Purpose: This article presents updated information on kratom (Mitragyna speciosa), a natural opioid with stimulant properties that is currently sold in the United States without a prescription.
Summary: Kratom exerts opioid and alpha-2 agonistic effects, as well as anti-inflammatory and mild stimulant effects. Respiratory depression has not been commonly reported, but kratom does cause a host of adverse effects. While kratom may have a role in patients who are in chronic pain or dependent on opioid painkillers or heroin, this needs to be established in clinical trials. Kratom may have drug interactions as both a cytochrome P-450 system substrate and inhibitor. Kratom does not appear in normal drug screens and, especially when ingested with other substances of abuse, may not be recognized as an agent of harm. There are numerous cases of death in kratom users, but many involved polypharmaceutical ingestions. There are assessments where people have been unable to stop using kratom therapy and withdrawal signs/symptoms occurred in patients or their newborn babies after kratom cessation. Both banning and failure to ban kratom places people at risk; a middle-ground alternative, placing it behind the pharmacy counter, might be useful.

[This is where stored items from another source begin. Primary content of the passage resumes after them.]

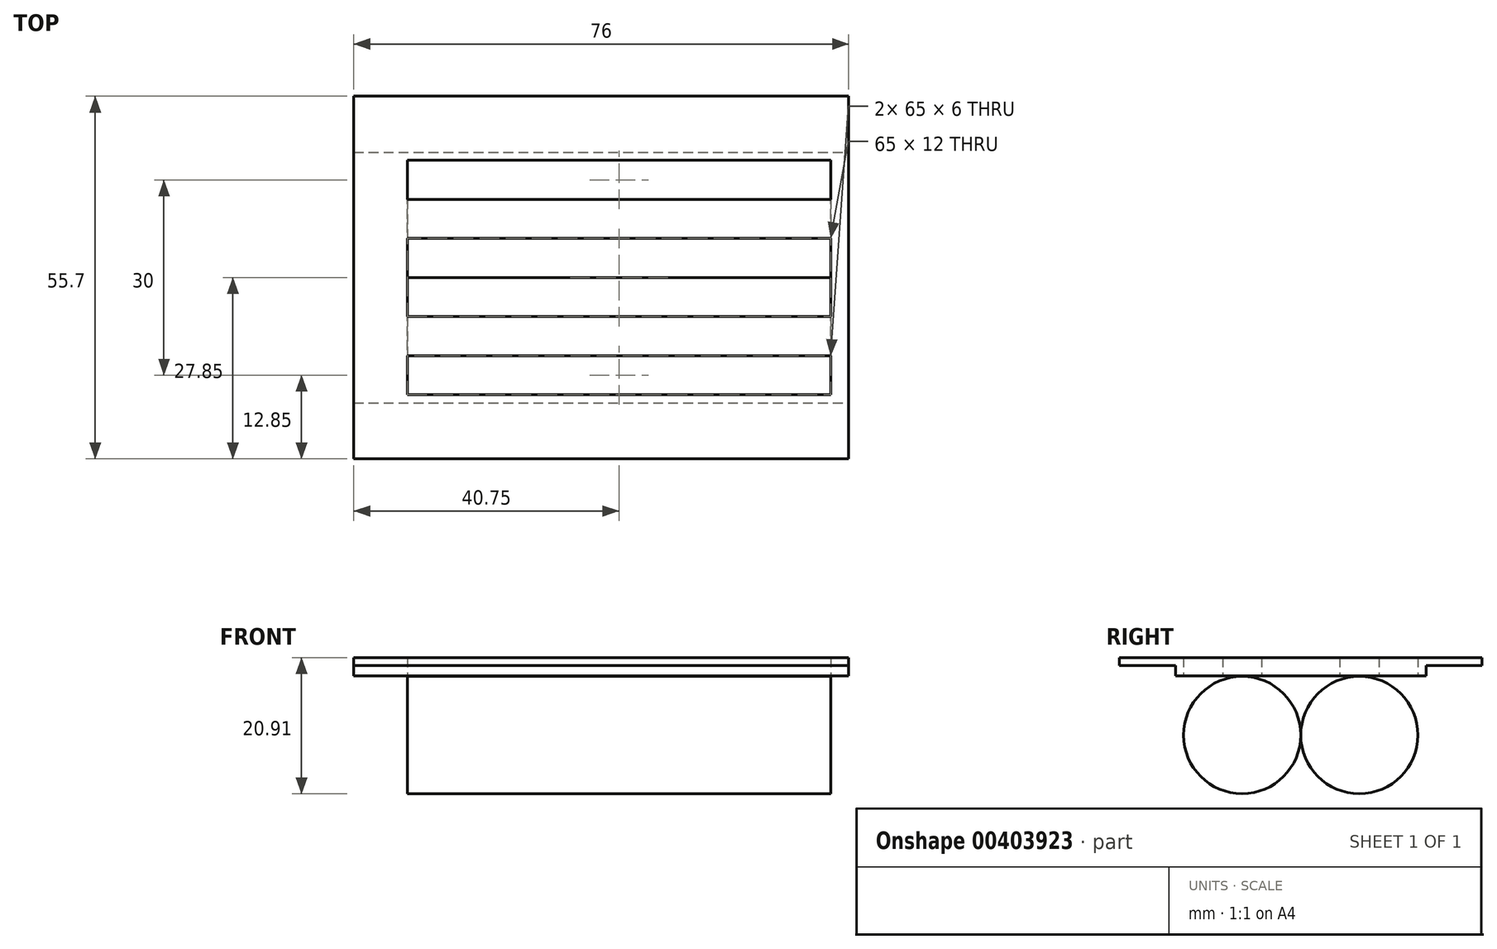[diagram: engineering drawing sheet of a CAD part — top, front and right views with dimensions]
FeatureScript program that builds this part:
annotation { "Feature Type Name" : "Feature", "Feature Type Description" : "" }
export const myFeature = defineFeature(function(context is Context, id is Id, definition is map)
    precondition{}
    {
        {
            var Q0;
            Q0=qCreatedBy(makeId("Right.planeOp"),FACE);
            var sketch = newSketch(context, id + "F0", { "sketchPlane" : qUnion([Q0])});
            skCircle(sketch, "E0", {"center": v(9, -9.1) * mm, "radius": 9 * mm});
            skCircle(sketch, "E1", {"center": v(-9, -9.1) * mm, "radius": 9 * mm});
            skLineSegment(sketch, "E2", {"start": v(0, 0) * mm, "end": v(0, -28.78) * mm, "construction": true});
            skSolve(sketch);
        }
        {
            var Q0;
            Q0 = qSketchRegion(id + "F0", true);
            extrude(context, id + "F1", {"entities" : qUnion([Q0]), "endBound" : BoundingType.SYMMETRIC, "depth" : 65 * mm});
        }
        {
            var Q0;
            Q0=qCreatedBy(makeId("Top.planeOp"),FACE);
            var sketch = newSketch(context, id + "F2", { "sketchPlane" : qUnion([Q0])});
            skLineSegment(sketch, "E3.bottom", {"start": v(-40.75, 19.25) * mm, "end": v(35.25, 19.25) * mm});
            skLineSegment(sketch, "E3.top", {"start": v(-40.75, -19.25) * mm, "end": v(35.25, -19.25) * mm});
            skLineSegment(sketch, "E3.left", {"start": v(-40.75, 19.25) * mm, "end": v(-40.75, -19.25) * mm});
            skLineSegment(sketch, "E3.right", {"start": v(35.25, 19.25) * mm, "end": v(35.25, -19.25) * mm});
            skLineSegment(sketch, "E4", {"start": v(35.25, 0) * mm, "end": v(-7.2, 0) * mm, "construction": true});
            skLineSegment(sketch, "E5.0", {"start": v(-32.5, 18) * mm, "end": v(-32.5, 0) * mm});
            skLineSegment(sketch, "E6.0", {"start": v(-32.5, 0) * mm, "end": v(-32.5, -18) * mm});
            skLineSegment(sketch, "E7", {"start": v(32.5, -18) * mm, "end": v(-32.5, -18) * mm});
            skLineSegment(sketch, "E8.0", {"start": v(32.5, 0) * mm, "end": v(32.5, -18) * mm});
            skLineSegment(sketch, "E9.0", {"start": v(32.5, 18) * mm, "end": v(32.5, 0) * mm});
            skLineSegment(sketch, "E10", {"start": v(-32.5, 18) * mm, "end": v(32.5, 18) * mm});
            skLineSegment(sketch, "E11", {"start": v(-32.5, -9) * mm, "end": v(32.5, -9) * mm, "construction": true});
            skLineSegment(sketch, "E12", {"start": v(-32.5, 9) * mm, "end": v(32.5, 9) * mm, "construction": true});
            skLineSegment(sketch, "E13.0", {"start": v(-32.5, 12) * mm, "end": v(32.5, 12) * mm});
            skLineSegment(sketch, "E14.0", {"start": v(-32.5, 6) * mm, "end": v(32.5, 6) * mm});
            skLineSegment(sketch, "E15.0", {"start": v(-32.5, -6) * mm, "end": v(32.5, -6) * mm});
            skLineSegment(sketch, "E16.0", {"start": v(-32.5, -12) * mm, "end": v(32.5, -12) * mm});
            skSolve(sketch);
        }
        {
            var Q0;
            Q0 = qSketchRegion(id + "F2", true);
            var Q1;
            {var subQ0=sQuery(id+"F2.wireOp",EDGE,"E15.0");Q1=makeQuery(id+"F2.imprint","IMPRINT",FACE,{"disambiguationData":[TD([[makeQuery(id+"F2.imprint","IMPRINT",EDGE,{"derivedFrom":subQ0}),-1.0]])]});}
            var Q2;
            {var subQ0=sQuery(id+"F2.wireOp",EDGE,"E13.0");Q2=makeQuery(id+"F2.imprint","IMPRINT",FACE,{"disambiguationData":[TD([[makeQuery(id+"F2.imprint","IMPRINT",EDGE,{"derivedFrom":subQ0}),-1.0]])]});}
            extrude(context, id + "F3", {"entities" : qUnion([Q0, Q1, Q2]), "depth" : 2.8 * mm});
        }
        {
            var Q0;
            Q0=makeQuery(id+"F3.opExtrude","CAP_FACE",FACE,{"disambiguationData":[OSD([sQuery(id+"F2.wireOp",EDGE,"E3.bottom"),sQuery(id+"F2.wireOp",EDGE,"E3.top"),sQuery(id+"F2.wireOp",EDGE,"E3.left"),sQuery(id+"F2.wireOp",EDGE,"E3.right"),sQuery(id+"F2.wireOp",EDGE,"E5.0"),sQuery(id+"F2.wireOp",EDGE,"E6.0"),sQuery(id+"F2.wireOp",EDGE,"E7"),sQuery(id+"F2.wireOp",EDGE,"E8.0"),sQuery(id+"F2.wireOp",EDGE,"E9.0"),sQuery(id+"F2.wireOp",EDGE,"E10"),sQuery(id+"F2.wireOp",EDGE,"E13.0"),sQuery(id+"F2.wireOp",EDGE,"E14.0"),sQuery(id+"F2.wireOp",EDGE,"E15.0"),sQuery(id+"F2.wireOp",EDGE,"E16.0")])],"isStart":false});
            var sketch = newSketch(context, id + "F4", { "sketchPlane" : qUnion([Q0])});
            skLineSegment(sketch, "E17.bottom", {"start": v(-40.75, 27.85) * mm, "end": v(35.25, 27.85) * mm});
            skLineSegment(sketch, "E17.top", {"start": v(-40.75, -27.85) * mm, "end": v(35.25, -27.85) * mm});
            skLineSegment(sketch, "E17.left", {"start": v(-40.75, 27.85) * mm, "end": v(-40.75, -27.85) * mm});
            skLineSegment(sketch, "E17.right", {"start": v(35.25, 27.85) * mm, "end": v(35.25, -27.85) * mm});
            skLineSegment(sketch, "E18", {"start": v(-40.75, 0) * mm, "end": v(5.98, 0) * mm, "construction": true});
            skSolve(sketch);
        }
        {
            var Q0;
            {var subQ0=sQuery(id+"F4.wireOp",EDGE,"E17.bottom");Q0=makeQuery(id+"F4.imprint","IMPRINT",FACE,{"disambiguationData":[TD([[makeQuery(id+"F4.imprint","IMPRINT",EDGE,{"derivedFrom":subQ0}),-1.0]])]});}
            var Q1;
            {var subQ0=sQuery(id+"F4.wireOp",EDGE,"E17.top");Q1=makeQuery(id+"F4.imprint","IMPRINT",FACE,{"disambiguationData":[TD([[makeQuery(id+"F4.imprint","IMPRINT",EDGE,{"derivedFrom":subQ0}),1.0]])]});}
            extrude(context, id + "F5", {"entities" : qUnion([Q0, Q1]), "operationType" : NewBodyOperationType.ADD, "oppositeDirection" : true, "depth" : 1.2 * mm});
        }
    });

Conclusion: Kratom has a unique pharmacologic profile that might offer advantages over other opioids, but its high abuse liability, potential for drug interactions and adverse events, and inadequate research into the balance of benefits to harm are concerning. There is mounting information on the adverse events associated with kratom use and potential treatments that can be useful to clinicians.
Keywords: Mitragyna speciosa; herb; kratom; opioid; withdrawal.